En France, le seuil de pauvreté est fixé à 1 063 euros par mois. Pour répondre à votre objectif d'un socle citoyen, votre mécanisme supposerait logiquement une allocation du même montant, au moins. Or le SMIC net s'élève cette année à 1 219 euros par mois : le salaire minimum ne représenterait donc que 156 euros de plus que le revenu universel. Bien sûr, en France, les bas salaires sont trop faibles ; il y a là un combat à mener, une cause que nous devons faire progresser ensemble. Toutefois, chers collègues, osons dire les choses : alors que tous s'accordent désormais sur le fait que le travail, pour de multiples raisons, doit être d'urgence remise en valeur dans notre pays, prenez garde que le revenu universel ne devienne une prime à l'inactivité.
Votre argumentation repose notamment sur une comparaison internationale : vous avez cité l'Allemagne, l'Espagne, le Japon, qui réfléchissent à un tel dispositif. Mais ils n'ont pas de système de protection sociale analogue au nôtre ! Si l'on compare taux de pauvreté et revenu médian de la population, les chiffres d'Eurostat comme ceux de l'Organisation de coopération et de développement économiques, l'OCDE, révèlent que la France couvre davantage la pauvreté que ces trois pays. Nous devons à l'évidence poursuivre nos efforts en matière de lutte contre la pauvreté ; le système français n'en reste pas moins l'un des plus protecteurs au monde.
Vous promettez l'éradication de la pauvreté par ce revenu universel, dont vous considérez que le montant relève du dialogue social. Ce n'est pas possible ; nous ne sommes pas d'accord. Recourir au dialogue social est une astuce par laquelle vous évitez d'en venir à la réalité budgétaire. Ni les minima sociaux, ni l'impôt, auquel s'adosse le système, ne dépendent du dialogue social : en la matière, c'est au Parlement qu'il revient de décider. Concernant le revenu universel, vous ne pouvez rejeter la responsabilité de la décision sur les partenaires sociaux. Votre simulation suppose une allocation au niveau du RSA et un taux d'imposition moyen de 32 %. Or, dès lors que l'on porte votre revenu universel à 1 063 euros par mois, minimum requis, je le répète, pour éradiquer effectivement la pauvreté, il en résulte un doublement de son coût. Sous l'angle de la soutenabilité, l'idée que vous nous soumettez est donc très largement contestable.
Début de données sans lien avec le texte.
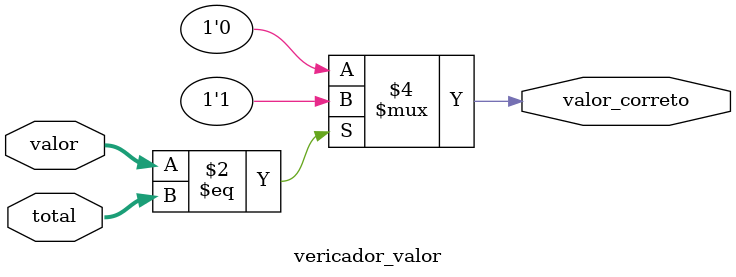
<source format=v>
/* Modulo de verificacao do valor inserido, responsavel por verificar se o valor inserido foi 
	ou nao igual ao do produto desejado
	Criado por: Antony Araujo e Ozenilson Alisson 
	Data: 18 jun 2021*/

module vericador_valor(total, valor,  valor_correto);
	input[3:0]total, valor; // valor total acumulado e valor do produto
	output reg valor_correto;
	
	always @ (valor) begin //se o valor for igual valor_correto recebe nivel logico alto, senao ele recebera nivel baixo
		if(valor == total) begin 
			valor_correto = 1;
		end else begin
			valor_correto = 0;
		end
	end
	
endmodule 
	
</source>
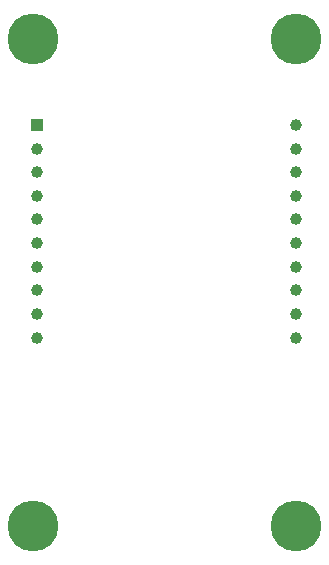
<source format=gbr>
%TF.GenerationSoftware,KiCad,Pcbnew,(6.0.11)*%
%TF.CreationDate,2023-03-01T16:43:23-07:00*%
%TF.ProjectId,Wirless-Module,5769726c-6573-4732-9d4d-6f64756c652e,rev?*%
%TF.SameCoordinates,Original*%
%TF.FileFunction,Soldermask,Bot*%
%TF.FilePolarity,Negative*%
%FSLAX46Y46*%
G04 Gerber Fmt 4.6, Leading zero omitted, Abs format (unit mm)*
G04 Created by KiCad (PCBNEW (6.0.11)) date 2023-03-01 16:43:23*
%MOMM*%
%LPD*%
G01*
G04 APERTURE LIST*
%ADD10C,1.008000*%
%ADD11R,1.008000X1.008000*%
%ADD12C,4.300000*%
G04 APERTURE END LIST*
D10*
%TO.C,U1*%
X188839000Y-82171500D03*
X188839000Y-84171500D03*
X188839000Y-86171500D03*
X188839000Y-88171500D03*
X188839000Y-90171500D03*
X188839000Y-92171500D03*
X188839000Y-94171500D03*
X188839000Y-96171500D03*
X188839000Y-98171500D03*
X188839000Y-100171500D03*
X166839000Y-100171500D03*
X166839000Y-98171500D03*
X166839000Y-96171500D03*
X166839000Y-94171500D03*
X166839000Y-92171500D03*
X166839000Y-90171500D03*
X166839000Y-88171500D03*
X166839000Y-86171500D03*
X166839000Y-84171500D03*
D11*
X166839000Y-82171500D03*
%TD*%
D12*
%TO.C,H4*%
X166560500Y-116141500D03*
%TD*%
%TO.C,H3*%
X188785500Y-74866500D03*
%TD*%
%TO.C,H2*%
X188785500Y-116141500D03*
%TD*%
%TO.C,H1*%
X166560500Y-74866500D03*
%TD*%
M02*

</source>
En outre, la moitié de la population française ne paie pas l'impôt sur le revenu ; même avec un mécanisme adéquat, le fait de la mettre à contribution pourrait susciter des résistances et des conflits.
Vous avez raison de mettre ce débat sur la table, et notre groupe est tout à fait favorable à une réflexion franche sur le travail, sur l'activité pour tous, sur la protection sociale, sur la lutte contre la pauvreté. Cependant, en l'état, telle qu'elle est formulée, nous ne suivrons pas votre proposition.